Cinco Mísseis israelenses foram achatados um edifício residencial numa área densamente povoada no coração de Beirute, informou a mídia estatal, enquanto Israel prossegue com a sua ofensiva contra o Hezbollah, que matou milhares de civis.
“Beirute, a capital, acordou para um massacre horrível, quando a força aérea do inimigo israelense destruiu completamente um edifício residencial de oito andares com cinco mísseis na rua Al-Mamoun, na área de Basta”, informou a Agência Nacional de Notícias (NNA) em Sábado.
Pelo menos quatro pessoas morreram e 23 ficaram feridas no ataque, disse a TV al-Manar do Hezbollah, citando o Ministério da Saúde Pública.
Reportando de Beirute, Zein Basravi da Al Jazeera disse que a poderosa série de ataques causou grandes danos aos blocos de apartamentos ao redor do edifício destruído.
“Isso marca pelo menos o quarto ataque israelense esta semana realizado no centro de Beirute”, disse ele, acrescentando que se enquadra num padrão de “ataques múltiplos, sem aviso, numa área que é densamente povoada com mísseis destinados a penetrar profundamente”.
As explosões abalaram Beirute por volta das 4h00 (02h00 GMT), com fontes de segurança afirmando que pelo menos quatro bombas foram lançadas no ataque.
Equipes de resgate e paramédicos ainda estavam no local do ataque.
A maioria dos ataques militares israelitas a Beirute tiveram como alvo os subúrbios do sul, que são conhecidos como um reduto de apoio ao Hezbollah.
No domingo, um ataque aéreo israelense matou o porta-voz do Hezbollah Mohammad Afif no distrito de Ras al-Nabaa, no centro de Beirute, enquanto os ataques da última sexta-feira no sul de Beirute demoliram um edifício de 11 andares.
Deslocamento forçado
Os militares israelenses emitiram no sábado novas ordens de deslocamento forçado para residentes dos subúrbios ao sul de Beirute em Al-Hadath, Choueifat e el-Aamroussieh.
“Vocês estão localizados perto de instalações e interesses do Hezbollah, contra os quais (os militares israelenses) operarão num futuro próximo”, postou Avichay Adraee, porta-voz dos militares em língua árabe, na plataforma de mídia social X.
Israel nem sempre emite avisos antes de realizar ataques – tanto no Líbano como em Gaza – mas muitas vezes o faz poucos minutos antes de um ataque.

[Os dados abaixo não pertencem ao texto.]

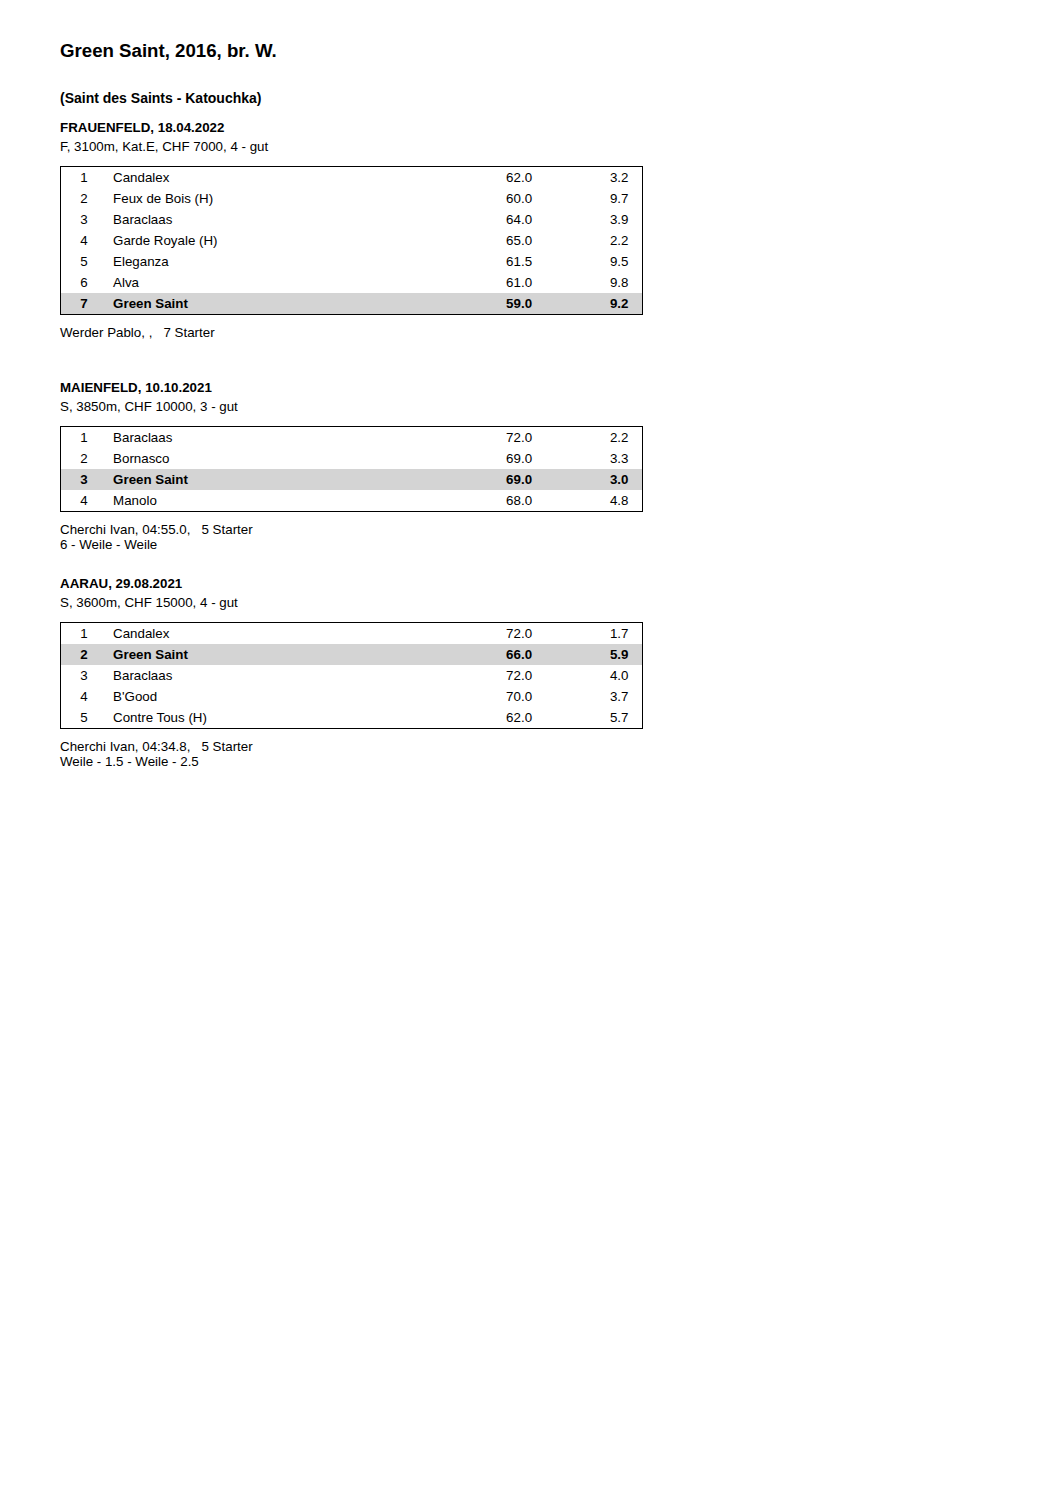Green Saint, 2016, br. W.
(Saint des Saints - Katouchka)
FRAUENFELD, 18.04.2022
F, 3100m, Kat.E, CHF 7000, 4 - gut
| 1 | Candalex | 62.0 | 3.2 |
| 2 | Feux de Bois (H) | 60.0 | 9.7 |
| 3 | Baraclaas | 64.0 | 3.9 |
| 4 | Garde Royale (H) | 65.0 | 2.2 |
| 5 | Eleganza | 61.5 | 9.5 |
| 6 | Alva | 61.0 | 9.8 |
| 7 | Green Saint | 59.0 | 9.2 |
Werder Pablo, , 7 Starter
MAIENFELD, 10.10.2021
S, 3850m, CHF 10000, 3 - gut
| 1 | Baraclaas | 72.0 | 2.2 |
| 2 | Bornasco | 69.0 | 3.3 |
| 3 | Green Saint | 69.0 | 3.0 |
| 4 | Manolo | 68.0 | 4.8 |
Cherchi Ivan, 04:55.0, 5 Starter
6 - Weile - Weile
AARAU, 29.08.2021
S, 3600m, CHF 15000, 4 - gut
| 1 | Candalex | 72.0 | 1.7 |
| 2 | Green Saint | 66.0 | 5.9 |
| 3 | Baraclaas | 72.0 | 4.0 |
| 4 | B'Good | 70.0 | 3.7 |
| 5 | Contre Tous (H) | 62.0 | 5.7 |
Cherchi Ivan, 04:34.8, 5 Starter
Weile - 1.5 - Weile - 2.5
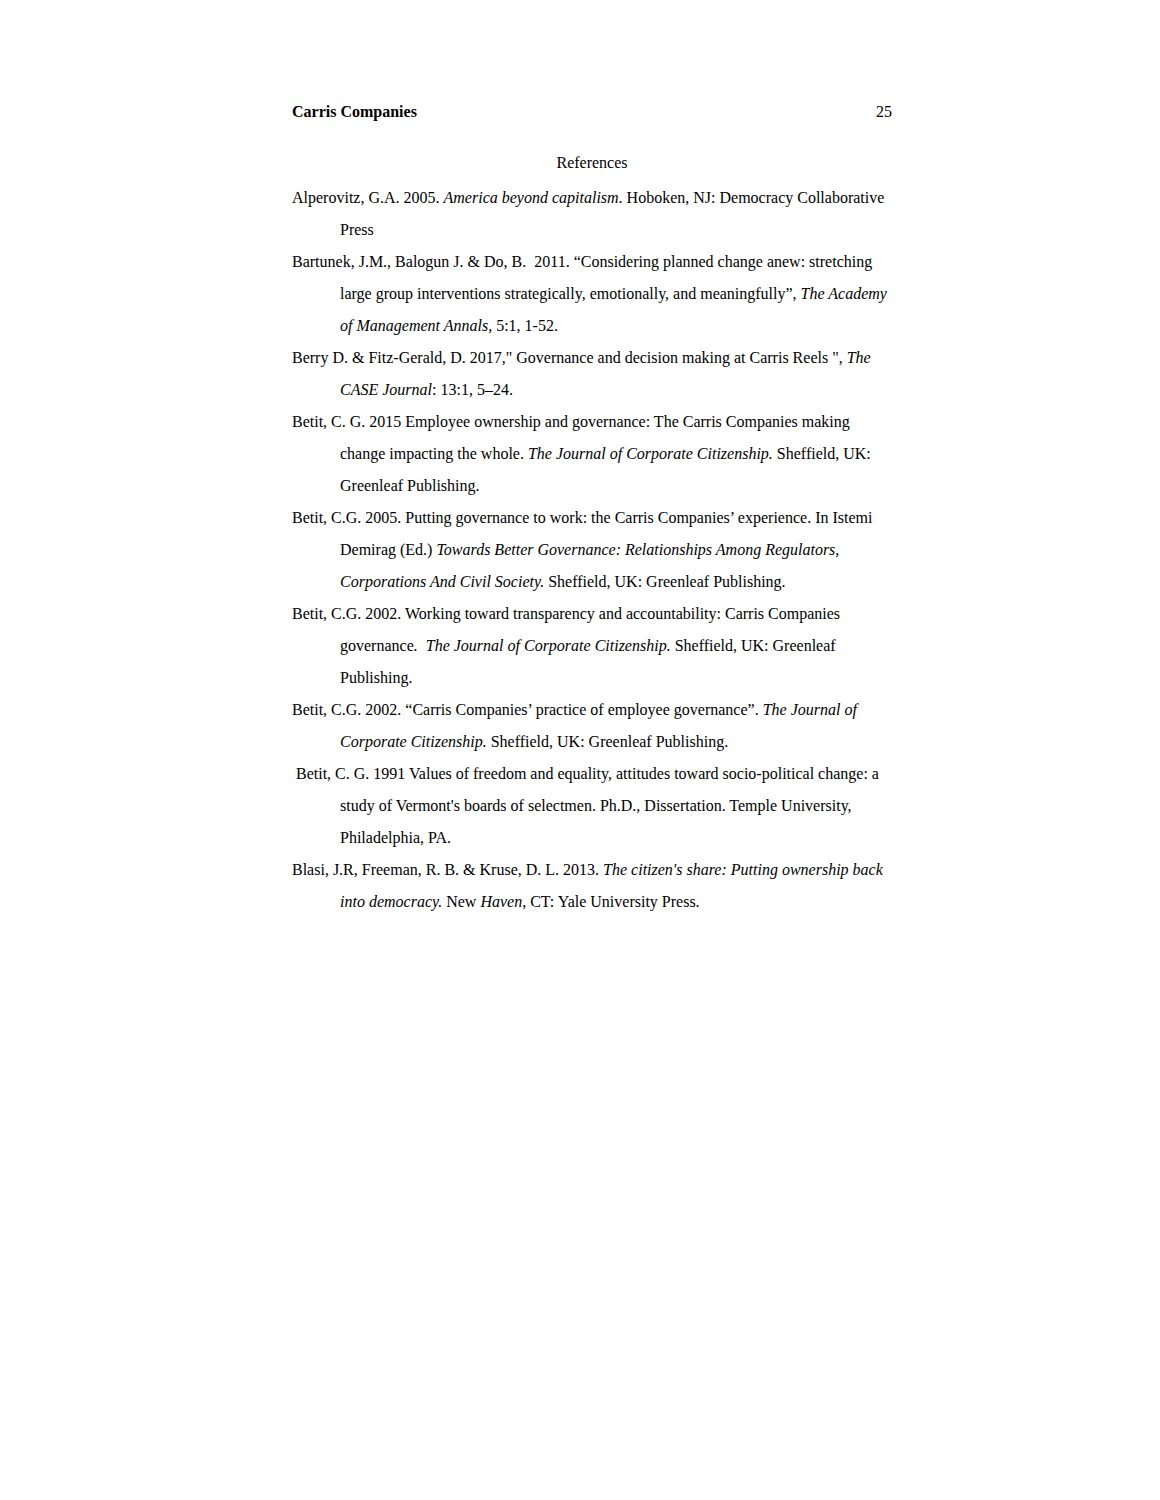Carris Companies 25
References
Alperovitz, G.A. 2005. America beyond capitalism. Hoboken, NJ: Democracy Collaborative Press
Bartunek, J.M., Balogun J. & Do, B. 2011. “Considering planned change anew: stretching large group interventions strategically, emotionally, and meaningfully”, The Academy of Management Annals, 5:1, 1-52.
Berry D. & Fitz-Gerald, D. 2017," Governance and decision making at Carris Reels ", The CASE Journal: 13:1, 5–24.
Betit, C. G. 2015 Employee ownership and governance: The Carris Companies making change impacting the whole. The Journal of Corporate Citizenship. Sheffield, UK: Greenleaf Publishing.
Betit, C.G. 2005. Putting governance to work: the Carris Companies’ experience. In Istemi Demirag (Ed.) Towards Better Governance: Relationships Among Regulators, Corporations And Civil Society. Sheffield, UK: Greenleaf Publishing.
Betit, C.G. 2002. Working toward transparency and accountability: Carris Companies governance. The Journal of Corporate Citizenship. Sheffield, UK: Greenleaf Publishing.
Betit, C.G. 2002. “Carris Companies’ practice of employee governance”. The Journal of Corporate Citizenship. Sheffield, UK: Greenleaf Publishing.
Betit, C. G. 1991 Values of freedom and equality, attitudes toward socio-political change: a study of Vermont's boards of selectmen. Ph.D., Dissertation. Temple University, Philadelphia, PA.
Blasi, J.R, Freeman, R. B. & Kruse, D. L. 2013. The citizen's share: Putting ownership back into democracy. New Haven, CT: Yale University Press.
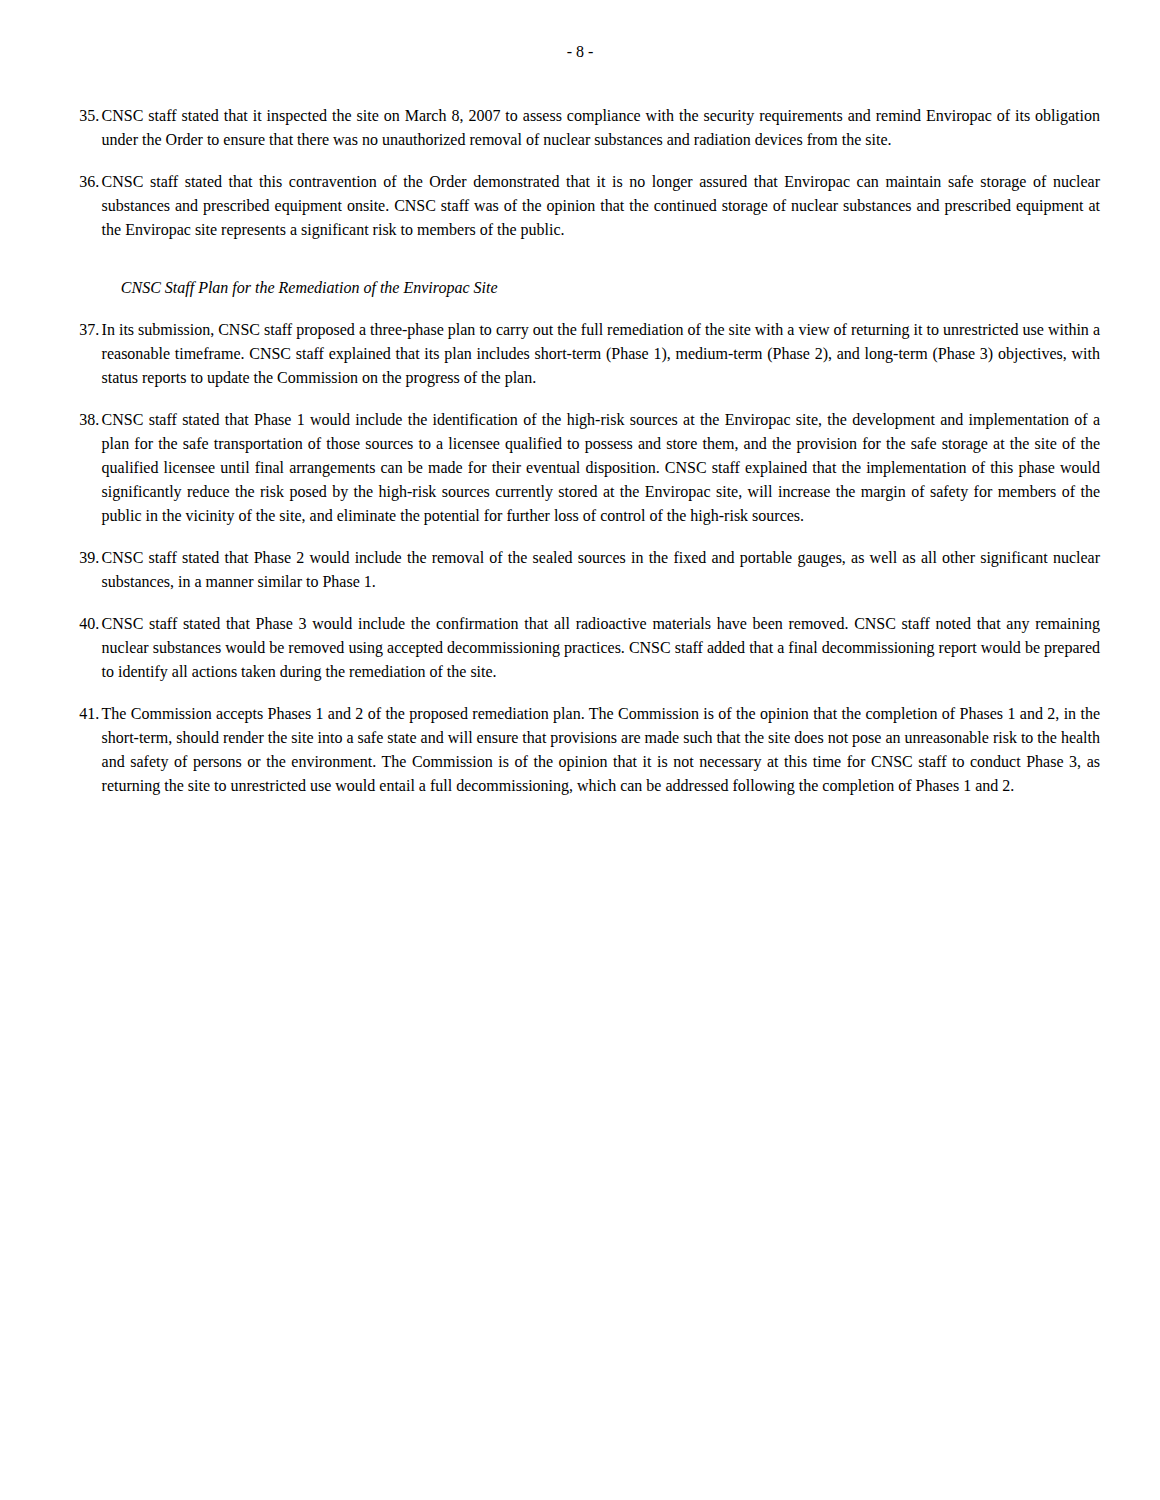- 8 -
35. CNSC staff stated that it inspected the site on March 8, 2007 to assess compliance with the security requirements and remind Enviropac of its obligation under the Order to ensure that there was no unauthorized removal of nuclear substances and radiation devices from the site.
36. CNSC staff stated that this contravention of the Order demonstrated that it is no longer assured that Enviropac can maintain safe storage of nuclear substances and prescribed equipment onsite. CNSC staff was of the opinion that the continued storage of nuclear substances and prescribed equipment at the Enviropac site represents a significant risk to members of the public.
CNSC Staff Plan for the Remediation of the Enviropac Site
37. In its submission, CNSC staff proposed a three-phase plan to carry out the full remediation of the site with a view of returning it to unrestricted use within a reasonable timeframe. CNSC staff explained that its plan includes short-term (Phase 1), medium-term (Phase 2), and long-term (Phase 3) objectives, with status reports to update the Commission on the progress of the plan.
38. CNSC staff stated that Phase 1 would include the identification of the high-risk sources at the Enviropac site, the development and implementation of a plan for the safe transportation of those sources to a licensee qualified to possess and store them, and the provision for the safe storage at the site of the qualified licensee until final arrangements can be made for their eventual disposition. CNSC staff explained that the implementation of this phase would significantly reduce the risk posed by the high-risk sources currently stored at the Enviropac site, will increase the margin of safety for members of the public in the vicinity of the site, and eliminate the potential for further loss of control of the high-risk sources.
39. CNSC staff stated that Phase 2 would include the removal of the sealed sources in the fixed and portable gauges, as well as all other significant nuclear substances, in a manner similar to Phase 1.
40. CNSC staff stated that Phase 3 would include the confirmation that all radioactive materials have been removed. CNSC staff noted that any remaining nuclear substances would be removed using accepted decommissioning practices. CNSC staff added that a final decommissioning report would be prepared to identify all actions taken during the remediation of the site.
41. The Commission accepts Phases 1 and 2 of the proposed remediation plan. The Commission is of the opinion that the completion of Phases 1 and 2, in the short-term, should render the site into a safe state and will ensure that provisions are made such that the site does not pose an unreasonable risk to the health and safety of persons or the environment. The Commission is of the opinion that it is not necessary at this time for CNSC staff to conduct Phase 3, as returning the site to unrestricted use would entail a full decommissioning, which can be addressed following the completion of Phases 1 and 2.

Muitas dessas ordens chegaram no meio da noite, quando os moradores estão dormindo, ou o as instruções foram enganosas.
Na sexta-feira, o Ministério da Saúde Pública disse que os ataques israelenses no sul do país matou cinco profissionais de saúde.
A Organização Mundial da Saúde (OMS) disse que 226 profissionais de saúde e pacientes foram mortos no Líbano desde que Israel e o Hezbollah começaram a trocar tiros em outubro do ano passado.
Pelo menos 3.645 pessoas foram mortas e 15.355 feridas em ataques israelitas no Líbano desde o início da guerra em Gaza.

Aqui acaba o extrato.